0 – https://www.mdpi.com/2073-431X/10/12/164

kelnos|5 months ago

I feel like it's more "second party" in this case. The first party is the creator, and the tracker/keeper of the view counts is Google. Google certainly isn't a disinterested, certified third party, but they're also not a creator who might make up inflated numbers to get a more lucrative sponsorship.

rchaud|5 months ago

Advertisers have 2 options for who to place ads with: Google and Facebook. When you have a monopoly, the customer has to take what it can get. Facebook has overstated its views and clicks for years to charge advertisers more, and faced no consequences for doing so.

avbanks|5 months ago

I've noticed this with TikTok and I'm almost certain YouTube 1P metrics are wildly inaccurate in particular views and non-bot comments.

zahlman|5 months ago

To me the wild thing is that this ad revenue model could ever have been profitable in the first place.

roboror|5 months ago

Click campaigns/conversions and user codes are more important than pure impressions.

tehwebguy|5 months ago

The automated “Skip Ahead” button (which I use daily) is already hostile to sponsorships. I would not be at all surprised to see them hitting sponsors on multiple fronts.

nonameiguess|5 months ago

Skipping sponsored segments is not necessarily a reflection of hostility. My wife has been subscribed to the Factor meal service for over three years, yet all of my favorite podcasts are constantly hawking it, and I don't particularly feel like sitting through 20 sales pitches a day for something I already purchased. There is unfortunately no way to communicate that information to either the channel owner or the sponsor.

a2tech|5 months ago

Google is not getting a cut of that sponsorship money. They don't care if it wrecks your deal. They want your ONLY source of income to be Youtube. If you're fully beholden to Youtube, there will be no escape, no way for you to leave and take your viewership with you.

Remember how Youtube used to be a nice cage with lots of air holes and fun toys to occupy you? Light ad enforcement, tools to help you build your viewership etc? People are starting to feel the pinch of those being removed. That cool room is starting to look like what it really is--an industrial cage.

johanyc|5 months ago

> The automated “Skip Ahead” button (which I use daily) is already hostile to sponsorships

Is it? If I proactively click skip, that means that sponsor is offering something of no use to me. As the sponsor, they successfully make an impression for a second or two anyway. And as a viewer that skip ahead button is much better than pressing right arrow button multiple times

nozzlegear|5 months ago

Truly one of the best updates they've made to the YouTube app on Apple TV (and presumably other tv operating systems) of all time. Just one tap of the remote and we can skip all of the "sponsored by Made In" nonsense.

Edit: I guess this is a YouTube premium feature?

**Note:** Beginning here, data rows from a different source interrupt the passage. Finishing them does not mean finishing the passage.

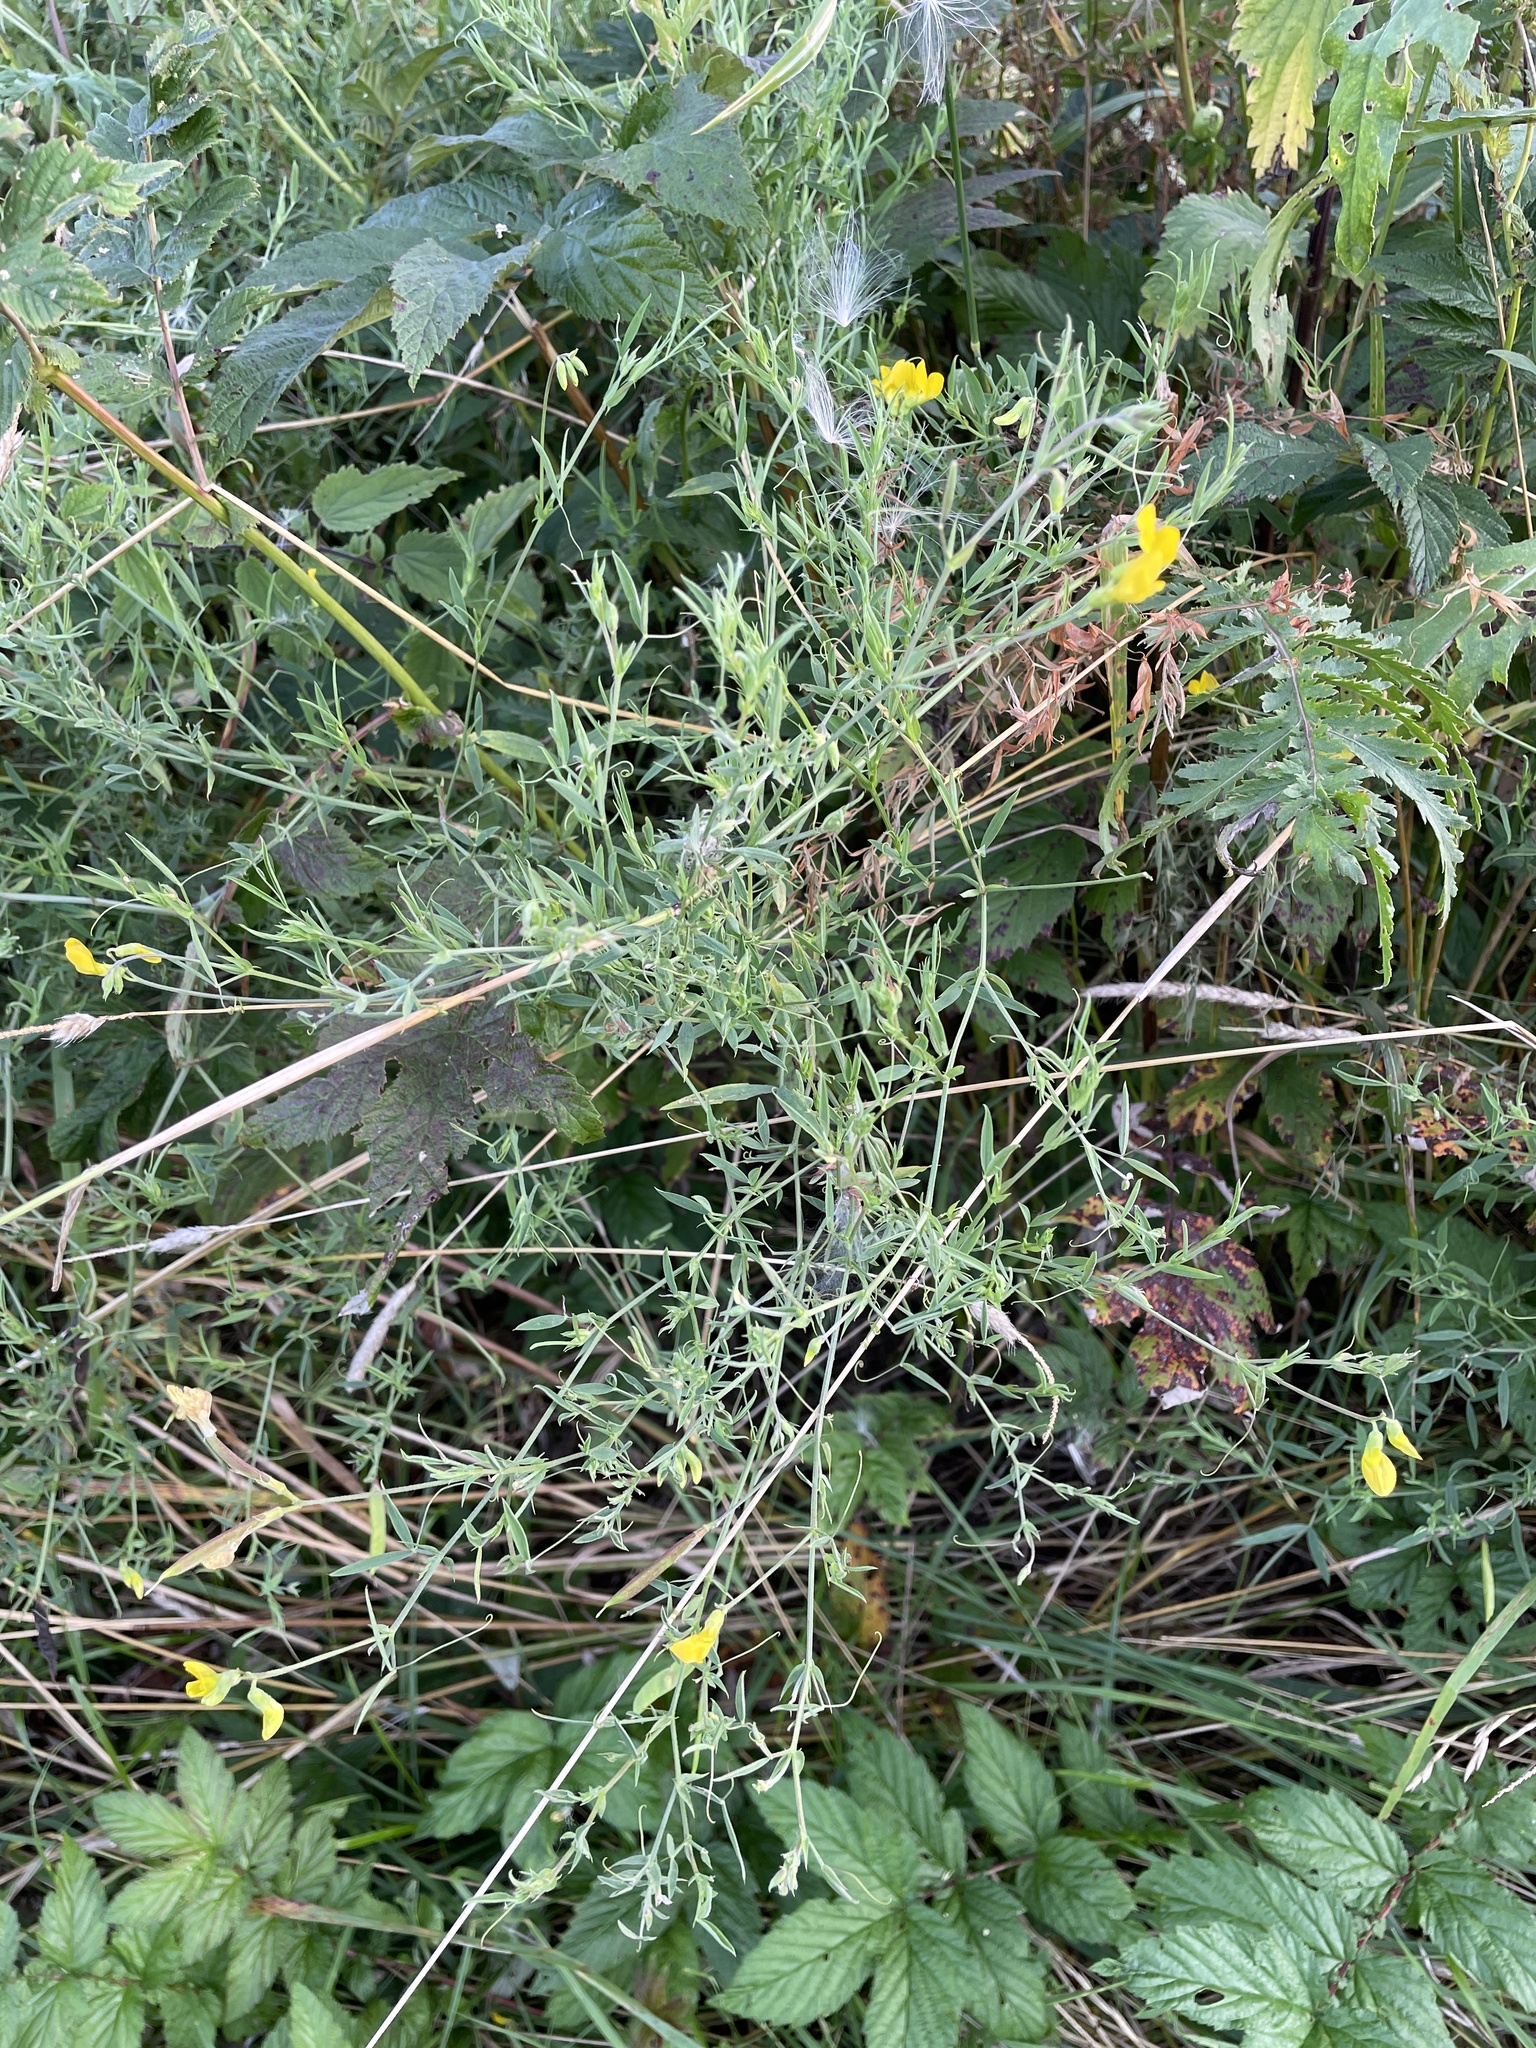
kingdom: Plantae
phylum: Tracheophyta
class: Magnoliopsida
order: Fabales
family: Fabaceae
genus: Lathyrus
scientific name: Lathyrus pratensis
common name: Meadow vetchling
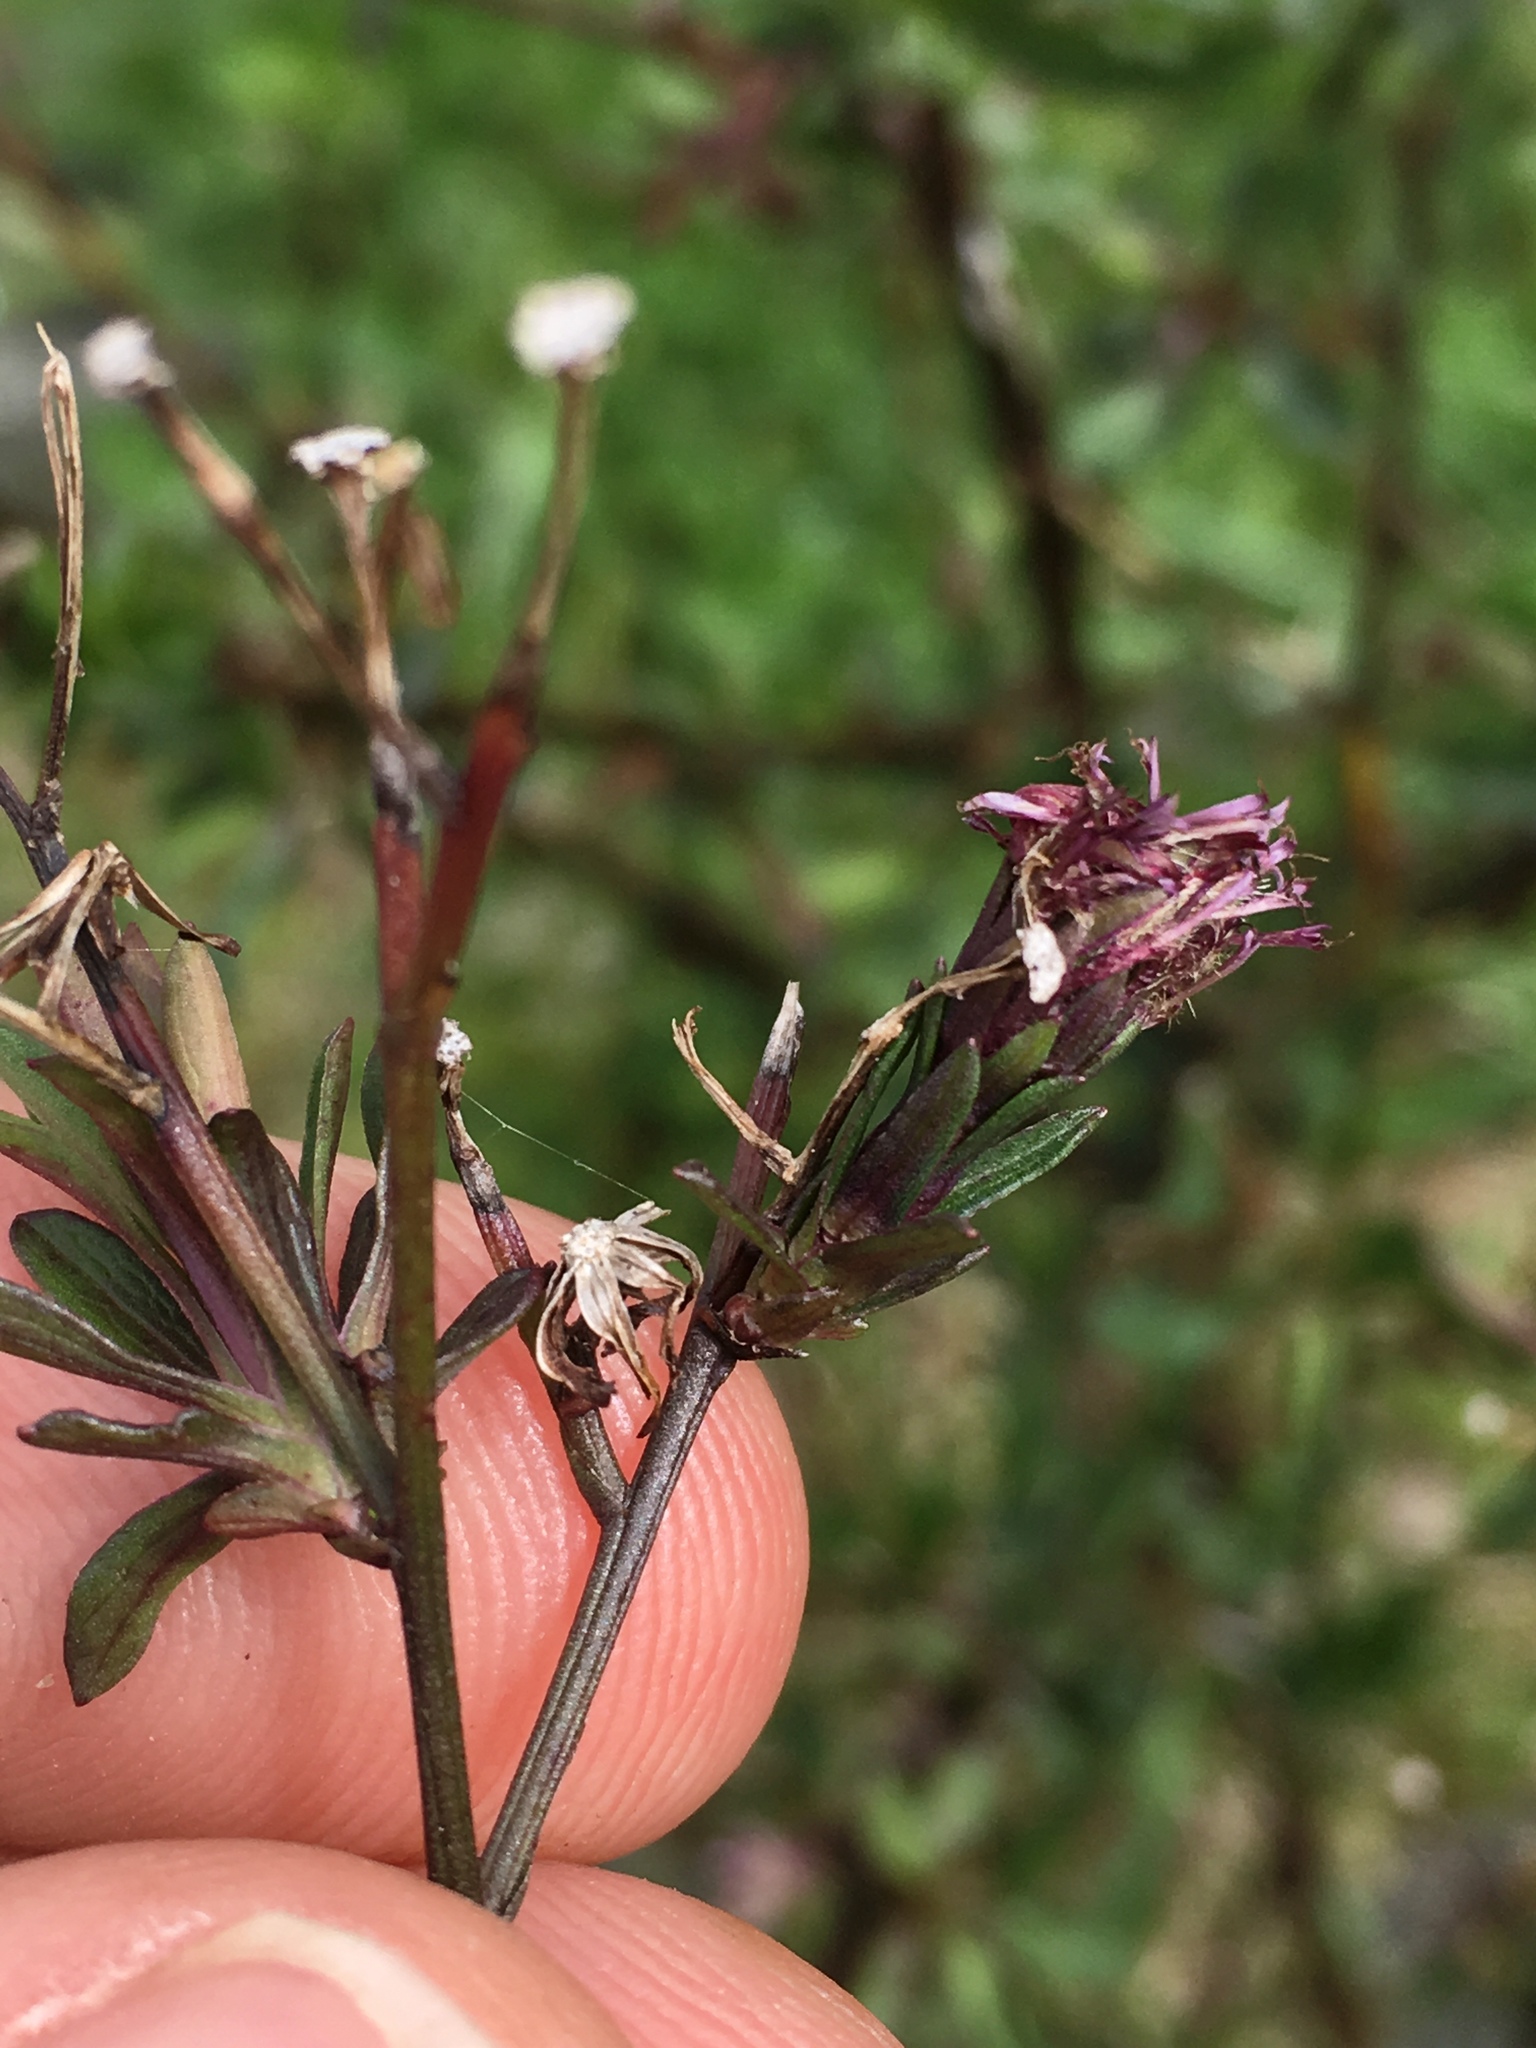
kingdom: Plantae
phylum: Tracheophyta
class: Magnoliopsida
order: Asterales
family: Asteraceae
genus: Symphyotrichum
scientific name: Symphyotrichum subulatum
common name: Annual saltmarsh aster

downrightmike|5 months ago

in video you can just hit a number to go to the next chunk 1,2,3,4,5 etc. just hit 8 or 9 if you want to see if there is anything of value in a 10 minute video that should have been 30 seconds, but youtube wants 10 minutes

secondcoming|5 months ago

Surely YT know if a video has sponsored content and so can refuse to play the video - or even not suggest it - if the user is using adblockers?

SilverbeardUnix|5 months ago

YT would start a revolt among Youtubers if they did this.